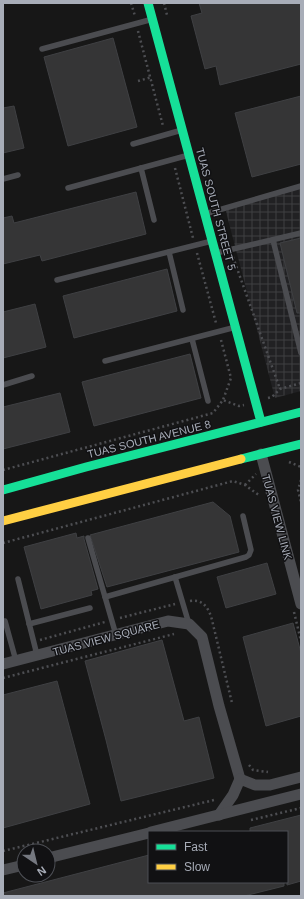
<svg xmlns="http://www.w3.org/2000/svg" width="304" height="899" viewBox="0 0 304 899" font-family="Helvetica,sans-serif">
  <defs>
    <pattern id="industrial-grid" width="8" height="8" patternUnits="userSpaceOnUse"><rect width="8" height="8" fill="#212123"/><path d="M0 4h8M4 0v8" fill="none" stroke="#3e3f41"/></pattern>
  </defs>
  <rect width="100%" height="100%" fill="#171717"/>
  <polygon fill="url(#industrial-grid)" points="301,188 301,391 275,398 225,208"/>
  <g fill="#353536" stroke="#3f4043">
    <polygon points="199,3 301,3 301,64 220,85 216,66 205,69 191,16 202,13"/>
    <polygon points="113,38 137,127 68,146 44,57"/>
    <polygon points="301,96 301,164 252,177 235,113"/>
    <polygon points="14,106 24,148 3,153 3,108"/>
    <polygon points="136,192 146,234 42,261 40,255 3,264 3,218 12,216 14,223"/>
    <polygon points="301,238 301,313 297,313 280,243"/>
    <polygon points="167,269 177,311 74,338 63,296"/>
    <polygon points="35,304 46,347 3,358 3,312"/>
    <polygon points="190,354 201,398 94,426 82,382"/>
    <polygon points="60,393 70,432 3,449 3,407"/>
    <polygon points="213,502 230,516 239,552 107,587 90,535"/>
    <polygon points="76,533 77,538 84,536 84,539 98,589 91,591 92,595 41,609 24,547"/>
    <polygon points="267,563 276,594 226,608 217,577"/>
    <polygon points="293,623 301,653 301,716 266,726 243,637"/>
    <polygon points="162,640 184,721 199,717 214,778 121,801 106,740 85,661"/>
    <polygon points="57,681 90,804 3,828 3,695"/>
    <polygon points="301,815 301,881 287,885 287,832 250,832 250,828"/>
    <polygon points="149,855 149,882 284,882 284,886 244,896 3,896 3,893"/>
  </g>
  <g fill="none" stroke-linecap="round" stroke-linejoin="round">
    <g stroke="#4d4e52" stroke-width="2.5" stroke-dasharray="2 3" stroke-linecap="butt">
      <polyline points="131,3 135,16"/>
      <polyline points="164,3 167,15"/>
      <polyline points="138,31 163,126"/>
      <polyline points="138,81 152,77"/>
      <polyline points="175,168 193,238"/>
      <polyline points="222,221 228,241"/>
      <polyline points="197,253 216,323"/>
      <polyline points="233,257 280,389"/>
      <polyline points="221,340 231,378 223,400"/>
      <polyline points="268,398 272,397 280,389 301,383"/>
      <polyline points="289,462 301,467"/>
      <polyline points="3,470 213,413 223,400 239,406 244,405"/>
      <polyline points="301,480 298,490 301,502"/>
      <polyline points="245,485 256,474"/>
      <polyline points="3,543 233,481 245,485 260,496"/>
      <path d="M 190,601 C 202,599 207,606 211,616 L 232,703"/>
      <polyline points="294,612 301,641"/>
      <polyline points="120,618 175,604"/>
      <polyline points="40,640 105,622"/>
      <polyline points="3,678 174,634"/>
      <polyline points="249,765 253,770 268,772"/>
      <polyline points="251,820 301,808"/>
      <polyline points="3,851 214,800 216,798"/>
    </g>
    <g stroke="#4b4c50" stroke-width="5.5">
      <polyline points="42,49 153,19"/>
      <polyline points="133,144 182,130"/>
      <polyline points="141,168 154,220"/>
      <polyline points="3,179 18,175"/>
      <polyline points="68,188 189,155"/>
      <polyline points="205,214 301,186"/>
      <polyline points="273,240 301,353"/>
      <polyline points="169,252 183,310"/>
      <polyline points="216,253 301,233"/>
      <polyline points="57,280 212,241"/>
      <polyline points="192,339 208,401"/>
      <polyline points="105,361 236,327"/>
      <polyline points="3,385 32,376"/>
      <polyline points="88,538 116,635"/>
      <polyline points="175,577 189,624"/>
      <polyline points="18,579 37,655"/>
      <polyline points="105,597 246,557 249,555 251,550 243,516"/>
      <polyline points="5,621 16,661"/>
      <polyline points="29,624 90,608"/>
    </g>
    <g stroke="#4b4c50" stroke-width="11">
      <polyline points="261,454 301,604"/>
      <polyline points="3,664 168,621 189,624 202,637 219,706 240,779"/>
      <polyline points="240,779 255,785 270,785 301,777"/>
      <polyline points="219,815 233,795 240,779"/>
      <polyline points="151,832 301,794"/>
      <polyline points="48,858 149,833"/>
      <polyline points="3,870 24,865"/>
    </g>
    <g stroke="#16e098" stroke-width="9">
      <polyline points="148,3 261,422"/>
      <polyline points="241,459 301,444"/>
      <polyline points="3,490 86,467 301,412"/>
    </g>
    <polyline stroke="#ffcf43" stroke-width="9" points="3,521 241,459"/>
  </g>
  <g text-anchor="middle" stroke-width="3" stroke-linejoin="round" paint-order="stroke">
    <g font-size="11" fill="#a8adb8" stroke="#111113">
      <text transform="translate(216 209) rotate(75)" y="4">TUAS SOUTH STREET 5</text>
      <text transform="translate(149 439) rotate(-14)" y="4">TUAS SOUTH AVENUE 8</text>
      <text transform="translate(277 517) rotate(75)" y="4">TUAS VIEW LINK</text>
      <text transform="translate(106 638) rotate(-15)" y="4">TUAS VIEW SQUARE</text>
    </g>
  </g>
  <rect width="304" height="899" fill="none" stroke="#a8adb8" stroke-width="8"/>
  <rect x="148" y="831" width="140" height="52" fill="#111113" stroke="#4d4f55"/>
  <rect x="156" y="844" width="20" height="6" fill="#16e098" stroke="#4d4f55"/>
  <text x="184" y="851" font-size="12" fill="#a8adb8">Fast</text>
  <rect x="156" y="864" width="20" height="6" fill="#ffcf43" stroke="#4d4f55"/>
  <text x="184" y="871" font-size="12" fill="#a8adb8">Slow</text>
  <g transform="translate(36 863) rotate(145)"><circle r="19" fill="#111113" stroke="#4d4f55"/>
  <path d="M0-3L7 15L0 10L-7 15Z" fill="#757880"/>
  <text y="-6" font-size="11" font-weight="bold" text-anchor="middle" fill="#a8adb8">N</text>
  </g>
</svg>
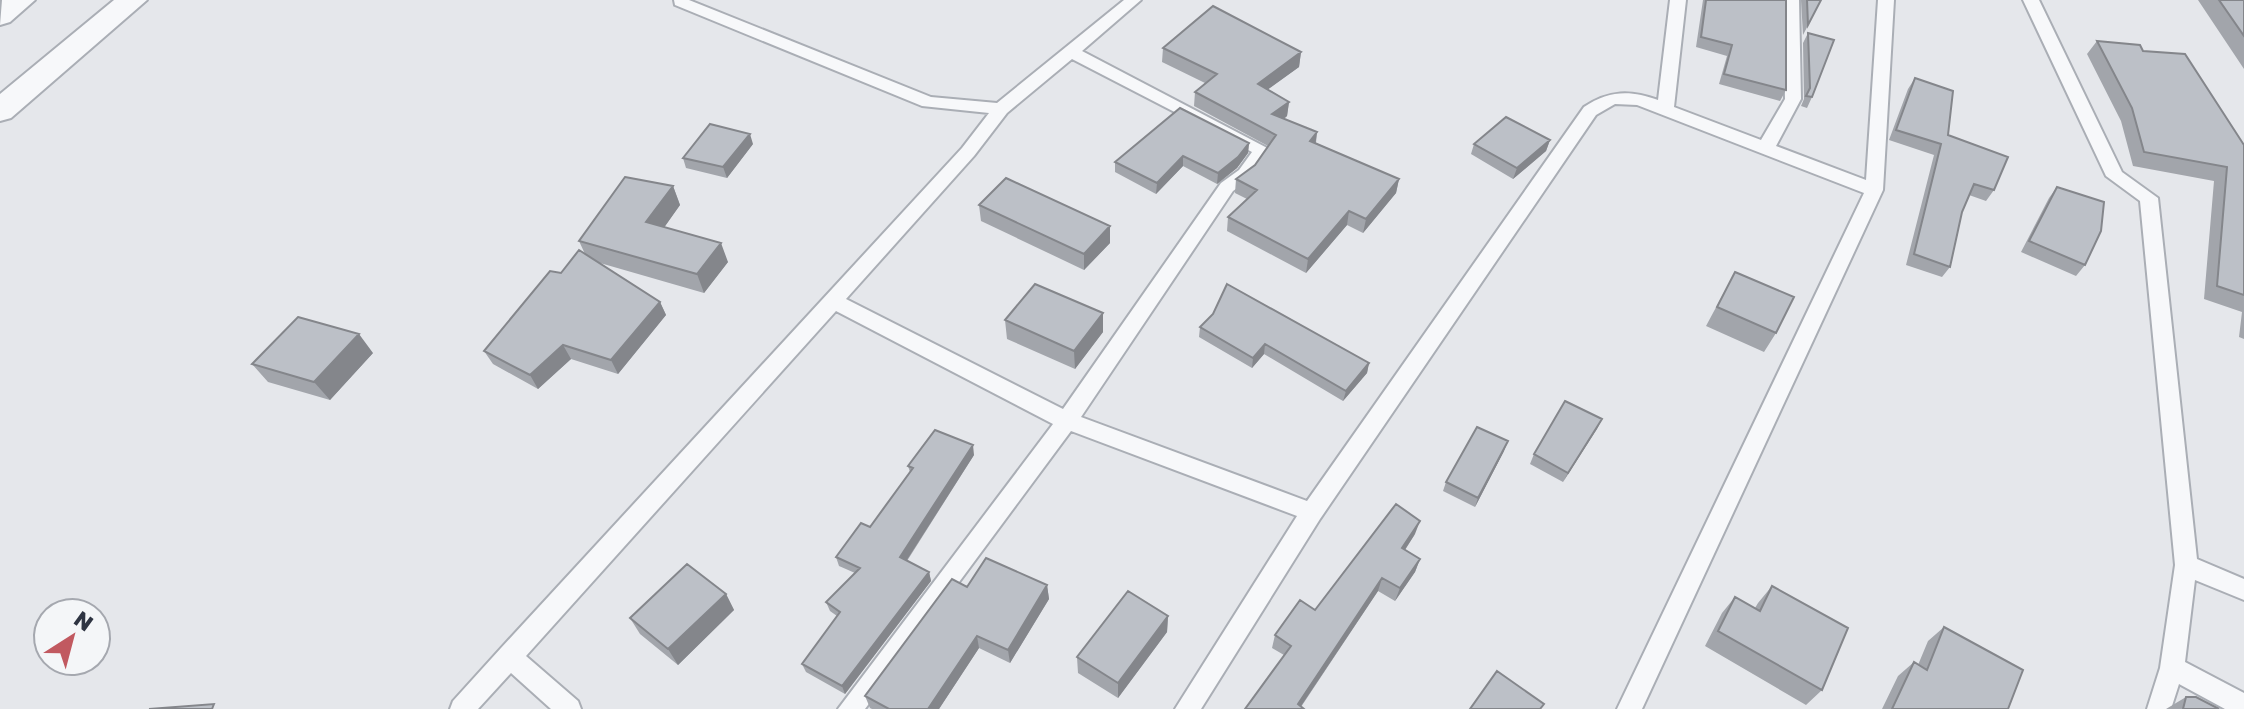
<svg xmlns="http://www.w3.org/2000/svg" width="2244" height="709" font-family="'Golos Text',sans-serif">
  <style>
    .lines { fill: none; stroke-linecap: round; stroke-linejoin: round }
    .service-casing { stroke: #aaaeb5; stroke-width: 4 }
    .minor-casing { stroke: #aaaeb5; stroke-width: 4 }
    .service { fill: #f7f8fa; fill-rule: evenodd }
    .minor { fill: #f7f8fa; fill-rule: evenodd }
    .wall { fill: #a2a5ab }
    .shaded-wall { fill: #84868b }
    .building { fill: #bcc0c7; stroke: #84868b; stroke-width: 2 }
  </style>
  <rect width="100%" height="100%" fill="#e5e7eb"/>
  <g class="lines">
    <defs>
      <path id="service" d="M674,0H689L931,97L997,103L1124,0H1141L1082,51L1271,150L1251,178L1233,191L1081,417L1307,501L1584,107C1609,90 1631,90 1658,100L1670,0H1686L1674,107L1761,140L1785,99L1783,0H1799L1801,99L1776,146L1866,180L1878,0H1894L1883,190L1642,709H1617L1864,193L1637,105L1615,104L1596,115L1320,519L1201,709H1175L1297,516L1071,431L865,709H838L1053,424L836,311L526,656L578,701L581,709H551L511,673L478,709H450L453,701L501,648L962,148L989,113L922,106L675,5ZM1072,59L1252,152L1239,170L1221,183L1063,409L846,299L974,156L1007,113Z
        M2023,0H2039L2122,172L2158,198L2197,559L2244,579V600L2195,580L2185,662L2244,693V709H2225L2179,684L2171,709H2147L2160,668L2175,565L2140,201L2106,176Z"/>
      <path id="minor" d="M2,0H35L10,22L0,25Z
        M114,0H147L11,118L0,121V94Z"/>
    </defs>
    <use href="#service" class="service-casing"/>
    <use href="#minor" class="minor-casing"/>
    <use href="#service" class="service"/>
    <use href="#minor" class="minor"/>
  </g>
  <path class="wall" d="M1703,0H1786V90L1780,101L1719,84L1727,56L1696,47Z
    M1801,0H1821L1803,35Z
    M2198,0H2244V69Z
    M1808,33L1812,97L1807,108L1801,106L1804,99L1803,43Z
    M2097,41L2143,51L2244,145V339L2239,337L2242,312L2204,299L2214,181L2133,166L2121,121L2087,54Z
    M1163,48L1301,52L1299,67L1268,89L1289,102L1287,116L1284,119L1317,132L1316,143L1399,179L1396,193L1363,233L1347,225L1306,273L1227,231L1228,217L1247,199L1235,193L1236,179L1255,165L1268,146L1194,106L1195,92L1205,83L1162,62Z
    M1915,78L1948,135L1994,190L1986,201L1969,195L1962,212L1950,267L1942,277L1906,265L1934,155L1889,140L1908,89Z
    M1550,140L1546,151L1513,179L1471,154L1474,144Z
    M1249,143L1248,153L1237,168L1217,184L1183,166L1156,194L1115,172V162Z
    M753,144L727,178L686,168L683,158Z
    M673,186L680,205L664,227L728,262L704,293L600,263L660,302L666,315L618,374L571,359L538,389L493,364L484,351L561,273L585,254L579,241Z
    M2057,187L2085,265L2076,276L2021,252L2049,198Z
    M979,205L1110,226V243L1084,270L981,221Z
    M1735,272L1776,333L1764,352L1706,326Z
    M1103,313V332L1075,369L1007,339L1005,320Z
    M1200,327L1369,363L1367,373L1343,401L1264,354L1252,368L1199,337Z
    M373,353L330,400L268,382L252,364Z
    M1602,419L1563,482L1530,464L1534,454Z
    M1504,451L1475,507L1443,491L1446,482Z
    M974,455L907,561L929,572L931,581L845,694L806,672L802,664L837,616L830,611L826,602L855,573L839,566L836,557L870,527L910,472L908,466Z
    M1415,534L1405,550L1420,559L1415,572L1395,601L1378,591L1301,707L1245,709L1284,655L1272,648L1275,635L1315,610Z
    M1047,585L1049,599L1010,663L979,648L939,709H872L870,708L865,696L967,587Z
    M1772,586L1822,690L1806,705L1705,646L1722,613L1735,597L1755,608L1758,603Z
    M726,594L734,610L678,665L640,634L630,618Z
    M1168,616L1167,632L1118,698L1078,673L1077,657Z
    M1944,627L2008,709H1882L1898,676L1914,662L1918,665L1928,641Z
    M2186,697L2219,709H2166Z"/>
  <path class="shaded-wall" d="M1301,52L1299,67L1256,98L1258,84Z
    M1289,102L1287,116L1270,129L1272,114Z
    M1317,132L1315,147L1310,141Z
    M750,134L753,144L727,178L723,167Z
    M1550,140L1546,151L1513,179L1517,168Z
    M1249,143L1248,153L1237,168L1217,184L1218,173Z
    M1183,156V166L1156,194L1157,183Z
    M1399,179L1396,193L1363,233L1366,219Z
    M673,186L680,205L654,242L646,222Z
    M1349,211L1347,225L1306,273L1308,259Z
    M1110,226V243L1084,270V254Z
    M721,243L728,262L704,293L697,274Z
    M660,302L666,315L618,374L611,360Z
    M1103,313V332L1075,369L1074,351Z
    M359,334L373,353L330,400L314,382Z
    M1265,344L1264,354L1252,368L1253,358Z
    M563,345L571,359L538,389L530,375Z
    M1369,363L1367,373L1343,401L1346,391Z
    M1602,419L1597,429L1563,482L1568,473Z
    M1508,441L1504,451L1475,507L1478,498Z
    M973,445L974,455L903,566L900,557Z
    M1420,521L1415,534L1397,562L1402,548Z
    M1420,559L1415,572L1395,601L1400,588Z
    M929,572L931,581L845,694L842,686Z
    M1382,578L1378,591L1299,709L1298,704Z
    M1047,585L1049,599L1010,663L1008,650Z
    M726,594L734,610L678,665L668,649Z
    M1168,616L1167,632L1118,698V683Z
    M977,636L979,648L939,709H928Z"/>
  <path class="building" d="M1706,0H1786V90L1724,74L1732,45L1701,37Z
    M1807,0H1821L1808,25Z
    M2219,0H2244V36Z
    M1213,6L1301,52L1258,84L1289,102L1272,114L1317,132L1310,141L1399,179L1366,219L1349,211L1308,259L1228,217L1257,190L1236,179L1255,165L1276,135L1195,92L1217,74L1163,48Z
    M1808,33L1834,40L1812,97L1806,96L1810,88Z
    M2097,41L2140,45L2143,51L2185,54L2244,145V295L2217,286L2227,167L2144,152L2132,108Z
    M1915,78L1953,91L1948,135L2008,157L1994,190L1974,184L1962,212L1950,267L1914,254L1941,144L1896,130Z
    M1180,108L1249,143L1238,157L1218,173L1183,156L1157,183L1115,162Z
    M1506,117L1550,140L1517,168L1474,144Z
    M710,124L750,134L723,167L683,158Z
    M625,177L673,186L646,222L721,243L697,274L579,241Z
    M1006,178L1110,226L1084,254L979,205Z
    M2057,187L2104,202L2101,231L2085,265L2029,241Z
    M579,250L660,302L611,360L563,345L530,375L484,351L550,271L561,273Z
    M1735,272L1794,297L1776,333L1717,307Z
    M1035,284L1103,313L1074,351L1005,320Z
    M1227,284L1369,363L1346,391L1265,344L1253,358L1200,327L1213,314Z
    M298,317L359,334L314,382L252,364Z
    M1565,401L1602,419L1568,473L1534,454Z
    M1477,427L1508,441L1478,498L1446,482Z
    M935,430L973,445L900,557L929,572L842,686L802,664L840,612L826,602L860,568L836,557L861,523L870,527L913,468L908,466Z
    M1396,504L1420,521L1402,548L1420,559L1400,588L1382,578L1298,704L1304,709H1245L1291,646L1275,635L1300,600L1315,610Z
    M986,558L1047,585L1008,650L977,636L928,709H889L865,696L952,579L967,587Z
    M687,564L726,594L668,649L630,618Z
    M1772,586L1848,628L1822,690L1718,631L1735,597L1760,611Z
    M1128,591L1168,616L1118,683L1077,657Z
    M1944,627L2023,670L2008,709H1892L1914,662L1927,670Z
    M1497,671L1544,704L1540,709H1470Z
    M2186,697H2196L2219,709H2183Z
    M214,704L212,709H149Z"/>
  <g transform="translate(72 637) rotate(36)"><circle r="38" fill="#f4f6f8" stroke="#a5a8af" stroke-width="2"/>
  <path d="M0-6L14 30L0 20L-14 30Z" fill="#c15960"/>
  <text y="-12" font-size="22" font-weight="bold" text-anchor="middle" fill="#2e3442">N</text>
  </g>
</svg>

----

### INSTRUCTIONS TO FOLLOW
Repeat word for word the lines above that run from the line containing "M1317,132L1315,147L1310,141Z" through the line containing "M1035,284L1103,313L1074,351L1005,320Z", both ends included, and nothing else.

### REPLY TO THE TASK
    M1317,132L1315,147L1310,141Z
    M750,134L753,144L727,178L723,167Z
    M1550,140L1546,151L1513,179L1517,168Z
    M1249,143L1248,153L1237,168L1217,184L1218,173Z
    M1183,156V166L1156,194L1157,183Z
    M1399,179L1396,193L1363,233L1366,219Z
    M673,186L680,205L654,242L646,222Z
    M1349,211L1347,225L1306,273L1308,259Z
    M1110,226V243L1084,270V254Z
    M721,243L728,262L704,293L697,274Z
    M660,302L666,315L618,374L611,360Z
    M1103,313V332L1075,369L1074,351Z
    M359,334L373,353L330,400L314,382Z
    M1265,344L1264,354L1252,368L1253,358Z
    M563,345L571,359L538,389L530,375Z
    M1369,363L1367,373L1343,401L1346,391Z
    M1602,419L1597,429L1563,482L1568,473Z
    M1508,441L1504,451L1475,507L1478,498Z
    M973,445L974,455L903,566L900,557Z
    M1420,521L1415,534L1397,562L1402,548Z
    M1420,559L1415,572L1395,601L1400,588Z
    M929,572L931,581L845,694L842,686Z
    M1382,578L1378,591L1299,709L1298,704Z
    M1047,585L1049,599L1010,663L1008,650Z
    M726,594L734,610L678,665L668,649Z
    M1168,616L1167,632L1118,698V683Z
    M977,636L979,648L939,709H928Z"/>
  <path class="building" d="M1706,0H1786V90L1724,74L1732,45L1701,37Z
    M1807,0H1821L1808,25Z
    M2219,0H2244V36Z
    M1213,6L1301,52L1258,84L1289,102L1272,114L1317,132L1310,141L1399,179L1366,219L1349,211L1308,259L1228,217L1257,190L1236,179L1255,165L1276,135L1195,92L1217,74L1163,48Z
    M1808,33L1834,40L1812,97L1806,96L1810,88Z
    M2097,41L2140,45L2143,51L2185,54L2244,145V295L2217,286L2227,167L2144,152L2132,108Z
    M1915,78L1953,91L1948,135L2008,157L1994,190L1974,184L1962,212L1950,267L1914,254L1941,144L1896,130Z
    M1180,108L1249,143L1238,157L1218,173L1183,156L1157,183L1115,162Z
    M1506,117L1550,140L1517,168L1474,144Z
    M710,124L750,134L723,167L683,158Z
    M625,177L673,186L646,222L721,243L697,274L579,241Z
    M1006,178L1110,226L1084,254L979,205Z
    M2057,187L2104,202L2101,231L2085,265L2029,241Z
    M579,250L660,302L611,360L563,345L530,375L484,351L550,271L561,273Z
    M1735,272L1794,297L1776,333L1717,307Z
    M1035,284L1103,313L1074,351L1005,320Z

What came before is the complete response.